NIAAA is also very concerned about binge drinking, underage alcohol use, and drinking and driving — problems that aren’t necessarily facets
of addictive disorders, said Moss.

“We met with NIAAA to explain to them how sorry we are that we did not vet this with them more officially,” ASAM’s Miller said. “They
are at least embarrassed and extremely disappointed because they were blindsided with people coming to them with questions about
things they haven’t even seen.”

When we talked to Miller last week, no decision had yet been made about whether ASAM would publicize a correction about NIDA/
NIAAA involvement. But, he said, “We have apologized to NIAAA very publicly.”

NIAAA is “not aware of any public apology,” according to a NIAAA press officer.

Sensitivity issues

Miller blamed some of the “lack of sensitivity” to the fact that ASAM has a new CEO and a new staffer in charge of communications. “ASAM
has learned through this process that it must be much more sensitive to these delicate differences of the two institutes, and that so many
people are looking for messages in the tea leaves that may not be there.”

ASAM has “no official position” on the proposed merger of the institutes, said Miller.

Sources at NIAAA said people there are “absolutely furious.” They believe that ASAM is saying — just as the pro-merger researchers had
said — that all neurochemical pathways to addiction are the same. In fact, they say, alcohol is not the same — it goes everywhere in the
brain. There is no alcohol receptor, said Moss.

Not diagnostic criteria

The ASAM definition is just that — it is not diagnostic criteria, and it can’t be used for diagnosis, said Miller. That is the province of the
American Psychiatric Association (APA), which field-tests its criteria.

ASAM really wanted to update its definition because the organization had two different definitions out there — one that applies only to alcoholism
and that dates back to 1990, and one for addiction that was created in 2001 in collaboration with the American Pain Society, Miller said. “These two did not align, there were subtle differences,” he said. So the new definition eliminated the old definition of alcoholism and added various “process” addictions.
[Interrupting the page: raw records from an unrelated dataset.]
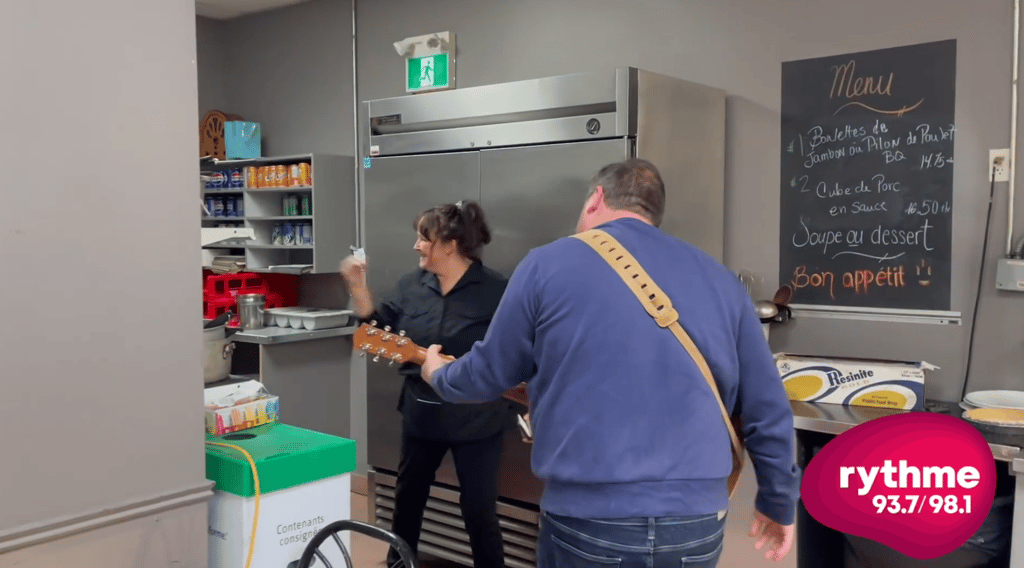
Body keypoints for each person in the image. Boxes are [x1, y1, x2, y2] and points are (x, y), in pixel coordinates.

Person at [419, 159, 801, 567]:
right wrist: (779, 501)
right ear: (652, 213)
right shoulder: (722, 280)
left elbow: (487, 374)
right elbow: (767, 406)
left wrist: (438, 373)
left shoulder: (546, 264)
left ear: (596, 197)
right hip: (695, 522)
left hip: (590, 518)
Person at [339, 201, 511, 568]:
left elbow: (513, 353)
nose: (416, 245)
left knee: (479, 511)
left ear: (449, 244)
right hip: (422, 414)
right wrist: (357, 285)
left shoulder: (498, 290)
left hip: (478, 419)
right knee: (408, 503)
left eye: (423, 238)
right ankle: (399, 564)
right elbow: (375, 334)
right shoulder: (410, 285)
“We did get some cautionary advice from different quarters,” said Miller. For example, alcoholism researcher Carlton Erickson “blasted the whole project,” said Miller. Erickson suggested not to talk about spirituality or non-substance addictions, but to “stick to what is known,” recalled Miller. But in general there was consensus, he said.

“Most clinicians said this makes sense, and the board of directors of ASAM unanimously approved it,” said Miller.